George Baker

Personal information
- Full name: George Dashwood Baker
- Born: 4 March 1849 Compton Martin, Somerset, England
- Died: 21 December 1879 (aged 30) Ayot St Lawrence, Hertfordshire, England
- Batting: Right-handed
- Bowling: Right-arm fast

Domestic team information
- 1872: Middlesex

Career statistics
| Competition | First-class |
| Matches | 1 |
| Runs scored | 5 |
| Batting average | 2.50 |
| 100s/50s | –/– |
| Top score | 5 |
| Balls bowled | – |
| Wickets | – |
| Bowling average | – |
| 5 wickets in innings | – |
| 10 wickets in match | – |
| Best bowling | – |
| Catches/stumpings | 2/– |
- Source: Cricinfo, 23 January 2013

= George Baker (cricketer, born 1849) =

English cricketer

George Dashwood Baker (4 March 1849 – 21 December 1879) was an English cricketer. Baker was a right-handed batsman who bowled right-arm fast. He was born at Compton Martin, Somerset.

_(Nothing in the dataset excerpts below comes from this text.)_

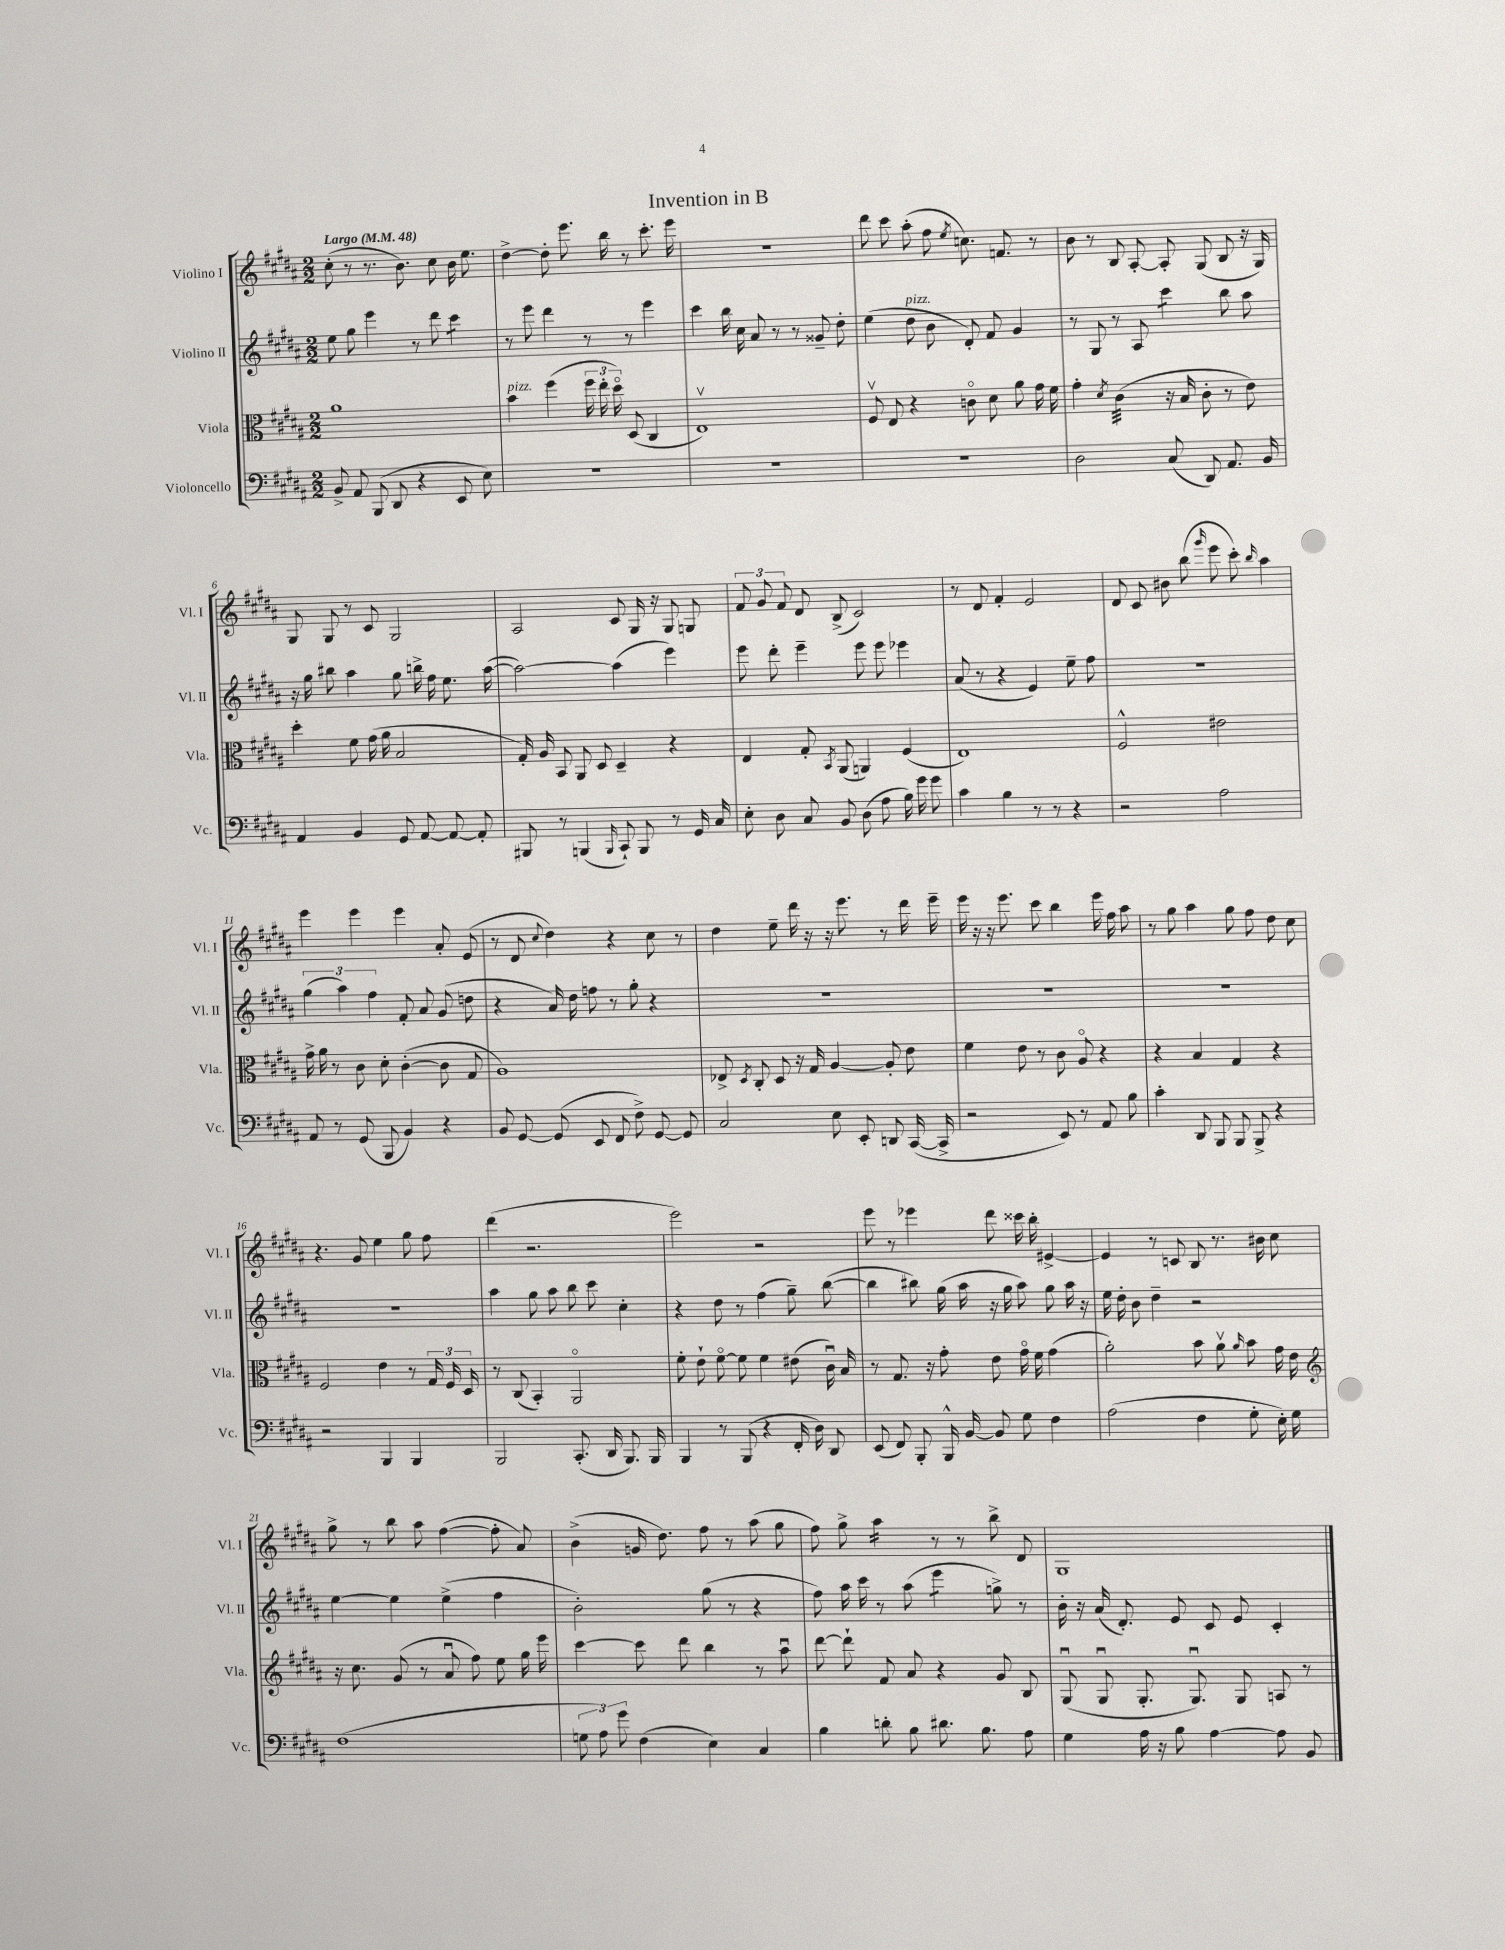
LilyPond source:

\header { title = "Invention in B" }
<<
\new StaffGroup <<
\new Staff = "s0" \with { instrumentName = "Violino I" shortInstrumentName = "Vl. I" } {
    \clef treble \key b \major \numericTimeSignature \time 2/2 \tempo "Largo" 4 = 48
    \autoBeamOff cis''8-.( r8 r8. b'8.) cis''8 b'16 e''8. |
    dis''4~-> dis''8-. e'''8. b''16 r8 cis'''8.-. e'''16 |
    r1 |
    dis'''8 cis'''8 ais''8-.( fis''8 \acciaccatura { e''8 } c''8.) f'8. r8 |
    b'8 r8 b8 ais8~-. ais8-. gis8( b8 r16 gis16) |
    gis8 gis8 r8 cis'8 gis2 |
    ais2 cis'8 gis16 r16 gis8 g8 |
    \tuplet 3/2 { fis'8 gis'8 fis'8 } dis'8 b8->( cis'2) |
    r8 dis'8 fis'4-. e'2 |
    dis'8 cis'8 bis'8 b''8( \grace { gis'''16 } e'''8 cis'''8-.) \grace { b''16 } ais''4 |
    e'''4 e'''4 e'''4 ais'8-. e'8( |
    r8 dis'8 \appoggiatura { cis''8 } dis''4) r4 cis''8 r8 |
    dis''4 e''8-- dis'''16 r16 r16 e'''8. r8 dis'''16 e'''16-- |
    e'''16 r16 r16 e'''8. cis'''8 b''4 e'''16 fis''16 ais''8 |
    r8 gis''8 ais''4 gis''8 fis''8 dis''8 cis''8 |
    r4. gis'8 e''4 gis''8 fis''8 |
    dis'''4( r2. |
    e'''2) r2 |
    e'''8 r8 ees'''4 dis'''8 cisis'''16 b''16-. eis'4~-> |
    eis'4 r8 c'8 b8 r8. bis'16 cis''8 |
    gis''8-> r8 b''8 ais''8 fis''4~( fis''8-. ais'8) |
    b'4->( g'16 dis''8.) fis''8 r8 ais''8( gis''8 |
    fis''8) gis''8-> ais''4:16 r8 r8 b''8-> dis'8 |
    gis1 \bar "|." |
}
\new Staff = "s1" \with { instrumentName = "Violino II" shortInstrumentName = "Vl. II" } {
    \clef treble \key b \major \numericTimeSignature \time 2/2
    \autoBeamOff e''8 gis''8 e'''4 r8 dis'''8 cis'''4:8 |
    r8 e'''8 dis'''4 r8 r8 e'''4 |
    cis'''4 b''16 cis''16 ais'8 r8 r8 gisis'8-- dis''8-. |
    e''4( dis''8^\markup { \italic "pizz." } b'8 dis'8-.) fis'8 gis'4 |
    r8 gis8 r8 ais8 cis'''4:8 b''8 ais''8 |
    r16 gis''16 bis''8 ais''4 gis''8 b''16-> fis''16 e''8. ais''16~( |
    ais''2~) ais''4( e'''4) |
    e'''8 dis'''8-. e'''4-- e'''8 e'''8 ees'''4 |
    ais'8( r8 r4 e'4) e''8-- fis''8 |
    r1 |
    \tuplet 3/2 { gis''4( ais''4) fis''4 } fis'8-. ais'8 gis'8( d''8 |
    r4 ais'16) dis''16 f''8 r8 gis''8-. r4 |
    R1 |
    R1 |
    R1 |
    R1 |
    ais''4 gis''8 ais''8 b''8 cis'''8 cis''4-. |
    r4 dis''8 r8 fis''4( gis''8--) b''8~( |
    b''4 bis''8) gis''16( ais''16 r16 gis''16 ais''8) gis''8 ais''16 r16 |
    e''16 dis''16-. b'8 dis''4-- r2 |
    e''4~ e''4 e''4->( fis''4 |
    b'2-.) gis''8( r8 r4 |
    fis''8) ais''16 cis'''16 r8 ais''8( e'''4:8 g''8->) r8 |
    b'16-. r16 ais'16( dis'8.-.) e'8 cis'8 e'8 cis'4-. \bar "|." |
}
\new Staff = "s2" \with { instrumentName = "Viola" shortInstrumentName = "Vla." } {
    \clef alto \key b \major \numericTimeSignature \time 2/2
    \autoBeamOff ais'1 |
    b'4^\markup { \italic "pizz." } fis''4( \tuplet 3/2 { fis''16 e''16-. dis''16\flageolet) } dis8( cis4 |
    e1\upbow) |
    fis8\upbow e8 r4 c'8\flageolet dis'8 ais'8 gis'16 fis'16 |
    gis'4-. \acciaccatura { dis'8 } cis'4:32( r16 b16 cis'8-. r8 e'8) |
    dis''4-. fis'8 gis'16( ais'16 b2 |
    gis16-.) ais16 b,8 ais,8 dis8 dis4-- r4 |
    e4 gis8-. \acciaccatura { b,8 } ais,8( a,4) fis4( |
    e1) |
    fis2-^ eis'2 |
    gis'16-> ais'16 r8 cis'8 dis'8-. cis'4~-.( cis'8 gis8 |
    ais1) |
    ees8-> \acciaccatura { dis8 } cis8-. dis8 r16 gis16 ais4~ ais8-. e'8 |
    fis'4 e'8 r8 cis'8 ais8\flageolet r4 |
    r4 b4 gis4 r4 |
    fis2 e'4 r8 \tuplet 3/2 { gis16 fis16 dis16 } |
    r8 cis8( b,4-.) ais,2\flageolet |
    fis'8-. e'8-! fis'8~\flageolet fis'8 fis'4 eis'8( cis'16\downbow) b16 |
    r8 gis8. r16 gis'8-. e'8 gis'16\flageolet fis'16 gis'4( |
    ais'2-.) b'8 ais'8\upbow \grace { ais'16 } b'8 gis'16 e'16 |
    \clef treble r16 cis''8. gis'8( r8 ais'8\downbow fis''8) e''8 gis''16 e'''16 |
    cis'''4~ cis'''8 dis'''8 b''4 r8 ais''8\downbow |
    dis'''8~ dis'''8-! fis'8 ais'8 r4 gis'8 b8 |
    gis8\downbow( gis8\downbow gis8.-. gis8.\downbow) gis8 a8 r8 \bar "|." |
}
\new Staff = "s3" \with { instrumentName = "Violoncello" shortInstrumentName = "Vc." } {
    \clef bass \key b \major \numericTimeSignature \time 2/2
    \autoBeamOff b,8-> ais,8 b,,8( dis,8 r4 e,8 e8) |
    R1 |
    R1 |
    R1 |
    dis2 cis8( dis,8) ais,8. b,16 |
    ais,4 b,4 gis,8 ais,8~ ais,8~ ais,8-. |
    bis,,8 r8 b,,4( \grace { b,,16 } cis,8-!) b,,8 r8 gis,16 cis16 |
    e8-. dis8 cis8 b,8 dis8( ais8 b16) gis'16 gis'8 |
    cis'4 b4 r8 r8 r4 |
    r2 ais2 |
    ais,8 r8 gis,8( b,,8 b,4) r4 |
    b,8 gis,8~ gis,8( e,8 fis,8 fis8->) gis,8~ gis,8 |
    cis2 e8 e,8-. d,8 cis,16~( cis,16-> |
    r2 e,8) r8 ais,8 b8 |
    cis'4-. dis,8 b,,8 b,,8 b,,8-> r4 |
    r2 b,,4 b,,4 |
    b,,2 cis,8.-.( dis,16 b,,8.) b,,16 |
    b,,4 r8 b,,8( r4 fis,16-. dis16) dis,8 |
    e,8( fis,8) b,,8-. b,,16-^ b,16~ b,8 gis8 fis4 |
    ais2( fis4 gis8-. e16-.) gis16 |
    fis1( |
    \tuplet 3/2 { g8 ais8) gis'8 } fis4( e4) cis4 |
    b4 d'8-. b8 dis'8. b8. ais8 |
    gis4 ais16 r16 b8 ais4~ ais8 b,8 \bar "|." |
}
>>
>>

Educated at Rugby School before attending University College, Oxford, Baker later made a single first-class appearance for Middlesex against Oxford University in 1872 at the Prince's Cricket Ground, Chelsea. In Middlesex's first-innings of 250, Baker was dismissed for 5 runs by Samuel Butler, while in their second-innings of 277 he was dismissed by Arthur Ridley. His only first-class appearance ended in a draw.

He died at Ayot St Lawrence, Hertfordshire on 21 December 1879.